HAVELOCK Europa's shares resumed their upward trend yesterday as the group reported an encouraging start to the current year after a solid rise in 2005 profits.
The Fife-based group said its retail interiors and point-ofsale display businesses both performed strongly while education furniture, which has transformed the group's prospects in the past two years, was poised to benefit from a wave of spending on schools over the next two years, particularly in Scotland.
Last year, however, business was "static", because of a lull in spending programmes influenced by the general and local elections.
Hew Balfour, chief executive, said: "We are very positive about the education market, we can see continuing spend in that sector."
Underlying pre-tax profit was up from GBP4m to GBP5m, with reported profit at GBP6m. Overall revenue was up 16per cent at GBP100m, helped by two bolt-on acquisitions in education. The total dividend is raised 13per cent to 3.6p.
Havelock said the first three months of 2006 had seen the retail interiors division add to its order book "above the seasonal norm", as a result of a high degree of activity from retailers notably Primark and long-standing customer Marks & Spencer.
Bank of Scotland, another long-established client, had provided an important boost with its opening of a branch network in Ireland.

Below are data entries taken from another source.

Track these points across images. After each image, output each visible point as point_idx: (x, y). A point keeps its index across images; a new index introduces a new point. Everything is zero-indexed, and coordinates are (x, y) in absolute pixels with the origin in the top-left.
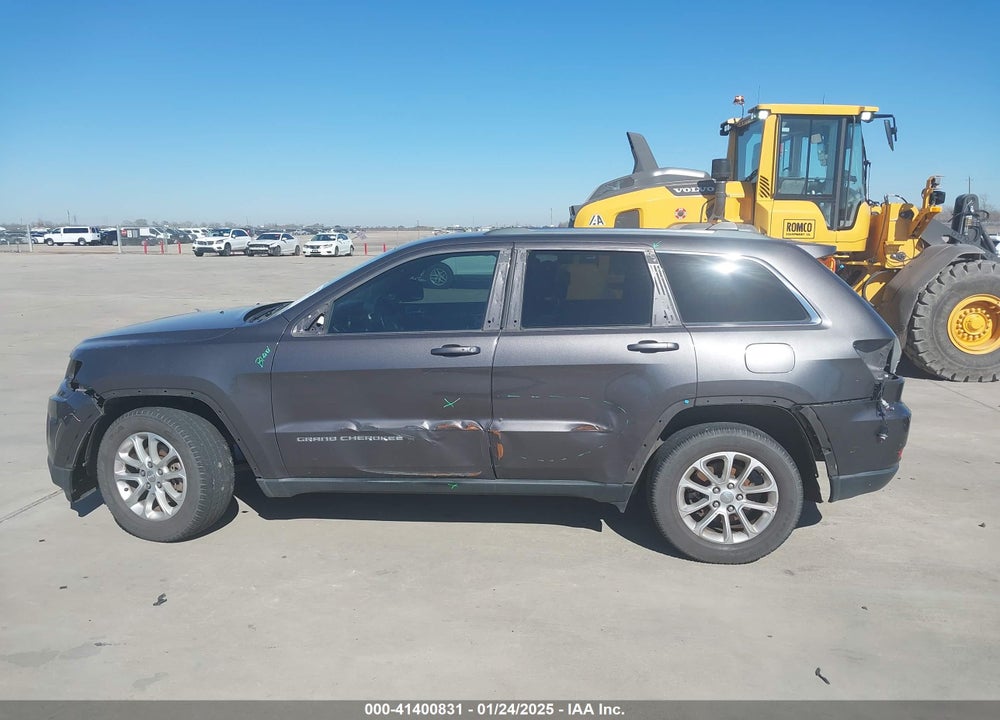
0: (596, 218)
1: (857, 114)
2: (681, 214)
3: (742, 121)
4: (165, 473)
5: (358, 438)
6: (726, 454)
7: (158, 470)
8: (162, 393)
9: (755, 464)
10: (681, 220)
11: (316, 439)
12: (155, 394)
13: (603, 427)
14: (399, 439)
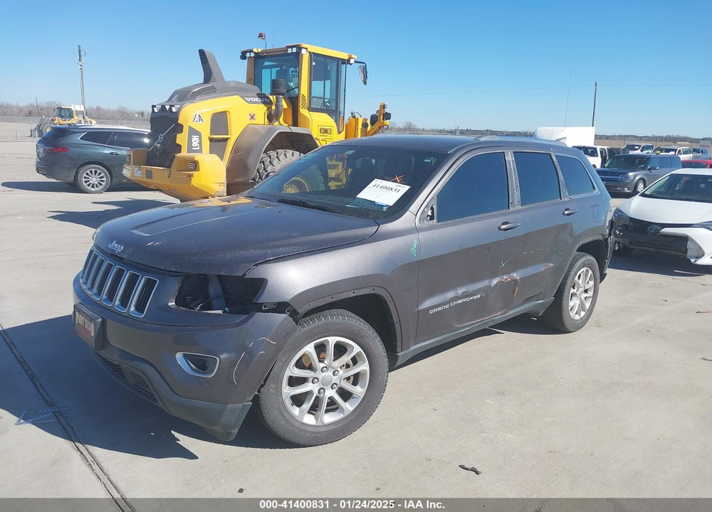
0: (197, 116)
1: (347, 58)
2: (252, 117)
3: (263, 52)
4: (341, 372)
5: (460, 302)
6: (584, 269)
7: (335, 372)
8: (351, 295)
9: (590, 272)
10: (252, 121)
11: (440, 309)
12: (345, 297)
13: (552, 265)
14: (479, 296)
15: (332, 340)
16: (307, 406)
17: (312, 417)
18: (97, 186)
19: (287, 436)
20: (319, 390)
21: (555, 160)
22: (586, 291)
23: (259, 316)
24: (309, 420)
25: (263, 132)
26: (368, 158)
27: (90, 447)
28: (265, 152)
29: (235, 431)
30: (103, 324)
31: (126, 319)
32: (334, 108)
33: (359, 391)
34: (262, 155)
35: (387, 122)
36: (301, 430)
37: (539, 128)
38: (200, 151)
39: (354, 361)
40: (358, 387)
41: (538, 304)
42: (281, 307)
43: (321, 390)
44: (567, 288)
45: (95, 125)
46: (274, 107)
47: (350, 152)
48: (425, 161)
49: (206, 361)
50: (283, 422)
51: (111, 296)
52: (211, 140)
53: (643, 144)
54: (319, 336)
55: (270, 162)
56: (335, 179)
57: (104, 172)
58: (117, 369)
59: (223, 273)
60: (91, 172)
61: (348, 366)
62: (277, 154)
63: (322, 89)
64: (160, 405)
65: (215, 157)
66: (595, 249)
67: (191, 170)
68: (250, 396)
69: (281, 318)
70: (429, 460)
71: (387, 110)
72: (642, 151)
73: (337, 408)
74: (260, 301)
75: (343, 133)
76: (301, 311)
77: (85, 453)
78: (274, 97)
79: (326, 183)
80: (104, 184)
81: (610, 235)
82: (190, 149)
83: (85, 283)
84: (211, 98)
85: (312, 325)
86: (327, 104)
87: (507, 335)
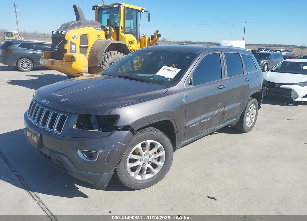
0: (74, 36)
1: (141, 10)
2: (99, 36)
3: (102, 6)
4: (153, 156)
5: (202, 121)
6: (252, 105)
7: (150, 156)
8: (157, 121)
9: (255, 106)
10: (99, 39)
11: (194, 125)
12: (155, 122)
13: (240, 103)
14: (210, 119)
15: (149, 142)
16: (137, 171)
17: (140, 176)
18: (27, 68)
19: (129, 186)
20: (143, 164)
21: (241, 56)
22: (253, 114)
23: (117, 132)
24: (139, 178)
25: (104, 43)
26: (159, 56)
27: (37, 193)
28: (105, 52)
29: (106, 185)
30: (41, 136)
31: (52, 134)
32: (135, 32)
33: (161, 164)
34: (104, 54)
35: (159, 38)
36: (135, 183)
37: (222, 41)
38: (76, 52)
39: (158, 151)
40: (160, 162)
41: (233, 121)
42: (126, 128)
43: (144, 164)
44: (246, 113)
45: (24, 40)
46: (108, 32)
47: (150, 53)
48: (187, 57)
49: (92, 154)
50: (127, 179)
51: (44, 123)
52: (80, 47)
53: (265, 48)
54: (144, 140)
55: (107, 57)
56: (136, 64)
57: (30, 62)
58: (49, 158)
59: (99, 114)
60: (24, 62)
61: (155, 153)
62: (110, 53)
63: (130, 23)
64: (70, 174)
65: (82, 55)
66: (257, 96)
67: (72, 61)
68: (113, 169)
69: (126, 133)
70: (193, 194)
71: (159, 33)
72: (265, 51)
73: (151, 172)
74: (117, 125)
75: (139, 44)
76: (135, 129)
77: (35, 196)
78: (109, 27)
79: (132, 66)
80: (30, 67)
81: (263, 89)
82: (71, 52)
83: (31, 117)
84: (80, 28)
85: (140, 135)
86: (132, 30)
87: (219, 134)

Strong demand in healthcare, a new market for Havelock intended to smooth out the retail sector cycle, saw the group involved in both primary and secondary sectors, installing equipment such as reception desks and nursing stations.
Work is already under way at 12 of the 16 school sites in which Havelock expects to be involved this year.
"With activity in the factories at Dalgety Bay and Kirkcaldy already at a high level, the total value of PFI/PPP business is expected to be materially up on the invoiced turnover last year, " the group said. Direct business with local authorities remained solid, it added.
In point-of-sale display, Somerfield's disposal of the majority of its Kwik-Save stores would result in a substantial reduction in business from a key customer, and some job losses at Bristol. The reduction had, however, been partly offset by a strong performance at the company's other base at Letchworth, Herts.
Net debt reduced slightly to GBP14.1m, despite the deferred payment of GBP2.2m in cash and loan notes for previous acquisitions. Net cashflow from operations increased by 17per cent to GBP5m.
The shares rose 5p to 166p yesterday.